The precise origin of the name Johannesburg is disputed and the records were lost. Several men named Johannes were involved in the city's early history, including Christian Johannes Joubert and Johann Rissik, both surveyors who helped lay out the city, as well as Johannes Meyer, the first government official in the area, and Paul Kruger, president of the South African Republic from 1883 to 1900. The name was first officially used on the 3rd of October 1886.

What role did Johannesburg play in South Africa's anti-apartheid movement?

Johannesburg was central to anti-apartheid resistance. On the 11th of July 1963, police raided a house in the suburb of Rivonia and arrested nine ANC members including Nelson Mandela, leading to the famous Rivonia Trial. The city's township of Soweto became the epicenter of the 1976 Soweto Uprising, in which about 575 people were killed after police fired on student protesters. Both Nelson Mandela and Desmond Tutu lived in Soweto.

What is Soweto and what is its connection to Johannesburg?

Soweto, whose name stands for South-Western Townships, was a township built by the apartheid government in the 1950s and early 1960s to house black workers employed in Johannesburg's gold mines. It was designated a "blacks only" city until 1994 and was intended to hold 50,000 people, but grew to roughly equal Johannesburg's own population by 1989. It was home to Nelson Mandela and Desmond Tutu and was the site of the 1976 Soweto Uprising.

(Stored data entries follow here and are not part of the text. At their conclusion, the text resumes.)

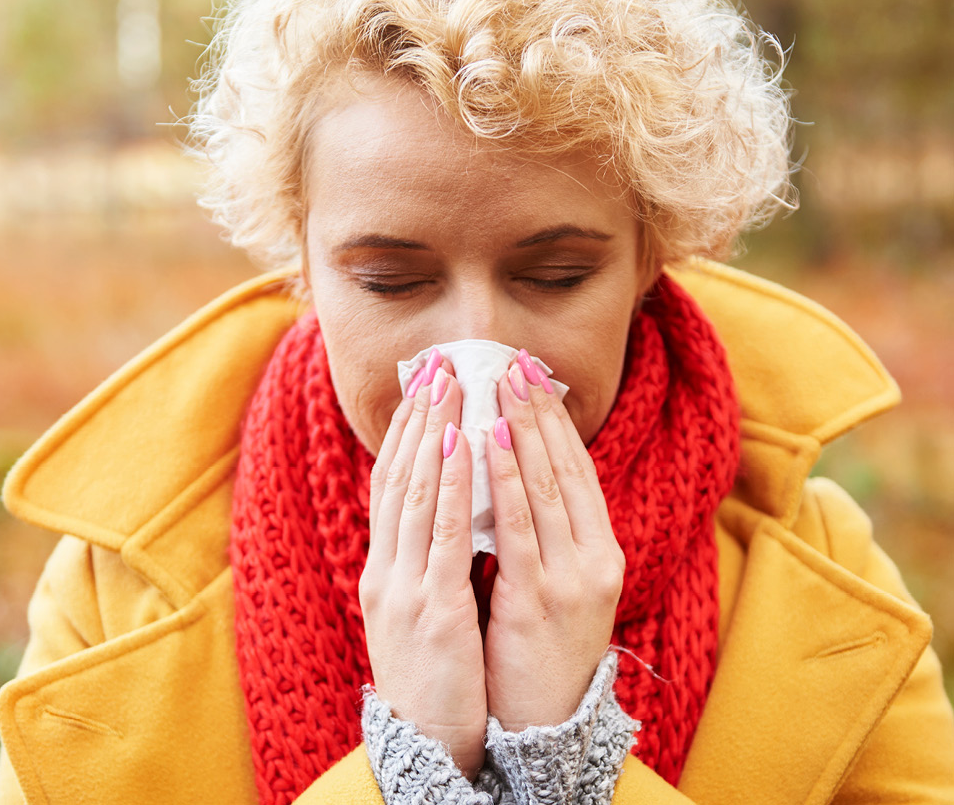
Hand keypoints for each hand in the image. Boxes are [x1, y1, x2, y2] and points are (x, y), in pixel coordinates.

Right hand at [359, 356, 487, 776]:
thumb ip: (426, 556)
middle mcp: (385, 568)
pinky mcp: (431, 608)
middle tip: (435, 365)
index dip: (405, 432)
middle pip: (398, 476)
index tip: (423, 386)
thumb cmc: (430, 672)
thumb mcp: (420, 605)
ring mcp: (404, 586)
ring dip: (432, 432)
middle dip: (418, 417)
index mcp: (384, 568)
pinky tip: (458, 444)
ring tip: (447, 384)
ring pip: (415, 492)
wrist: (426, 741)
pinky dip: (447, 483)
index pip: (390, 484)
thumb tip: (449, 506)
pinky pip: (440, 533)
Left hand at [483, 350, 624, 731]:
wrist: (545, 725)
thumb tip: (518, 473)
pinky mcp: (539, 597)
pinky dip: (502, 475)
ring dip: (520, 428)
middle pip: (564, 467)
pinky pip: (517, 523)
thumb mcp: (558, 583)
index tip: (535, 377)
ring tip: (502, 383)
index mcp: (602, 551)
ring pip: (544, 485)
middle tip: (517, 362)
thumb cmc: (543, 648)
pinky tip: (486, 438)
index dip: (556, 421)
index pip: (579, 470)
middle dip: (539, 411)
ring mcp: (572, 576)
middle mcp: (596, 556)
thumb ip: (548, 533)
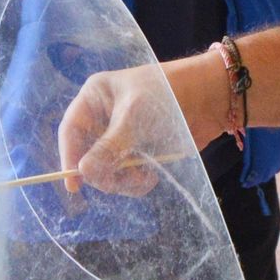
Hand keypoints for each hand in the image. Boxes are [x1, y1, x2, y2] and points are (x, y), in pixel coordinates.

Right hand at [57, 54, 229, 195]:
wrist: (211, 97)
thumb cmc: (168, 95)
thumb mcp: (134, 117)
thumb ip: (109, 147)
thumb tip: (83, 173)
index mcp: (96, 98)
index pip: (71, 130)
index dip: (68, 156)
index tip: (73, 184)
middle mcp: (105, 118)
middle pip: (88, 156)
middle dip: (104, 172)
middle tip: (120, 182)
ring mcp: (123, 137)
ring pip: (108, 170)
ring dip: (123, 180)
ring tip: (144, 178)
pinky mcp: (141, 152)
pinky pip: (128, 176)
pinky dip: (137, 181)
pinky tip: (152, 177)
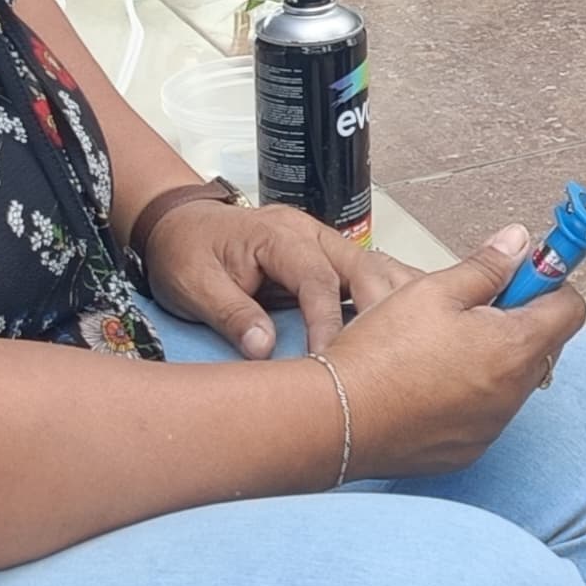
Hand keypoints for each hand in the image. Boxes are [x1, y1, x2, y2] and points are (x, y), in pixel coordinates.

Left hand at [141, 194, 422, 358]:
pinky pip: (363, 276)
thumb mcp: (193, 284)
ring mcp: (322, 244)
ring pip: (371, 269)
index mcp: (279, 235)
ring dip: (390, 302)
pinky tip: (399, 325)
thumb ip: (231, 313)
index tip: (329, 359)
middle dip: (377, 310)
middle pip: (361, 267)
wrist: (178, 226)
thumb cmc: (185, 253)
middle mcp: (310, 233)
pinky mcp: (325, 259)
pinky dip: (383, 298)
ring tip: (407, 343)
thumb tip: (264, 350)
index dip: (328, 321)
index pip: (318, 279)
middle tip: (384, 357)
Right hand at [321, 227, 585, 476]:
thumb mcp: (433, 291)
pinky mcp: (467, 450)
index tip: (525, 274)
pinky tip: (431, 381)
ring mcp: (491, 427)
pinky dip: (471, 394)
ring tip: (443, 345)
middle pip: (543, 345)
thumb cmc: (379, 355)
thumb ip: (487, 266)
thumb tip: (519, 244)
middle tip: (473, 307)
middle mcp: (511, 394)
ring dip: (494, 358)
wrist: (336, 419)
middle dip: (518, 320)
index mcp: (514, 347)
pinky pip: (486, 414)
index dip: (549, 284)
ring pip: (513, 380)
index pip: (570, 309)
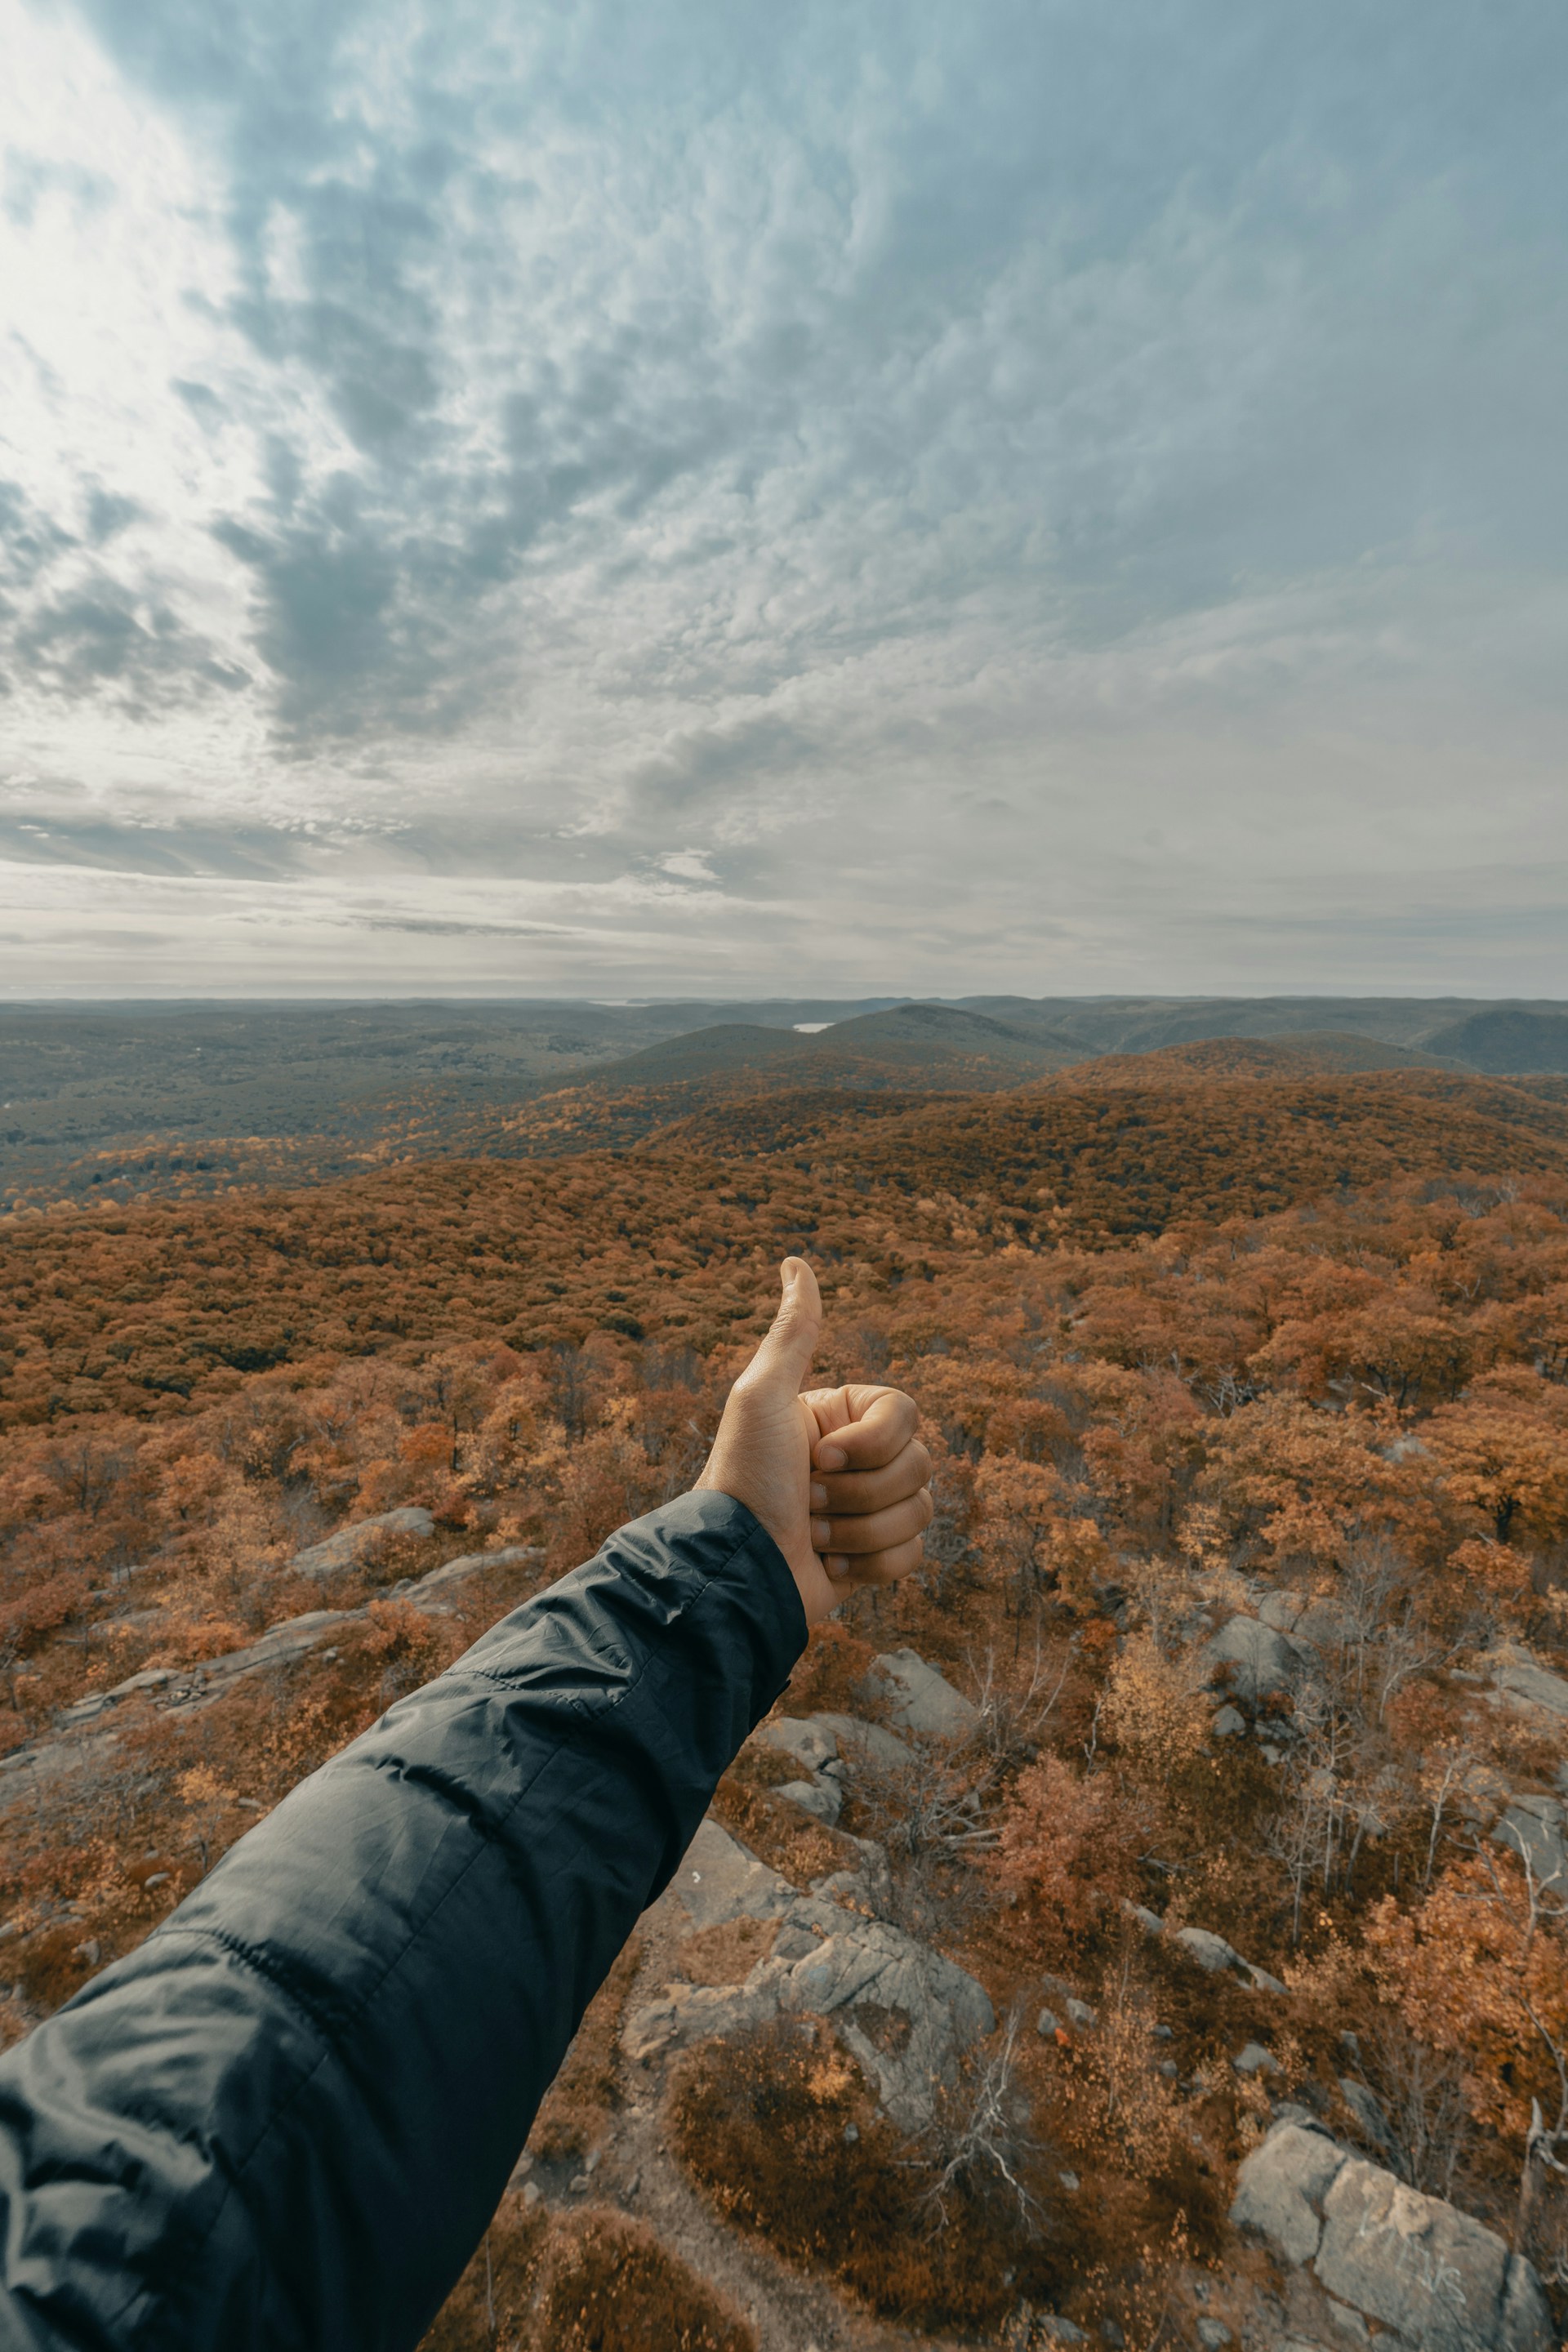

How large is Johannesburg's population today?

The City of Johannesburg itself has a population of 5,538,596, while the City of Johannesburg Metropolitan Municipality has a population of 6,599,190, making it one of the 100 largest urban areas in the world. Broader estimates of the urban agglomeration range as high as 15,026,000 as of 2025.

What major international events has Johannesburg hosted?

Johannesburg hosted the 2010 FIFA World Cup final at FNB Stadium, the largest stadium in Africa, and the closing ceremony of that World Cup marked Nelson Mandela's final public appearance. The city also hosted the 2015 African Union Summit, the 10th BRICS Summit in 2018, the 15th BRICS Summit in 2023, and the 2025 G20 Johannesburg Summit, which was the first G20 Presidency held by an African country.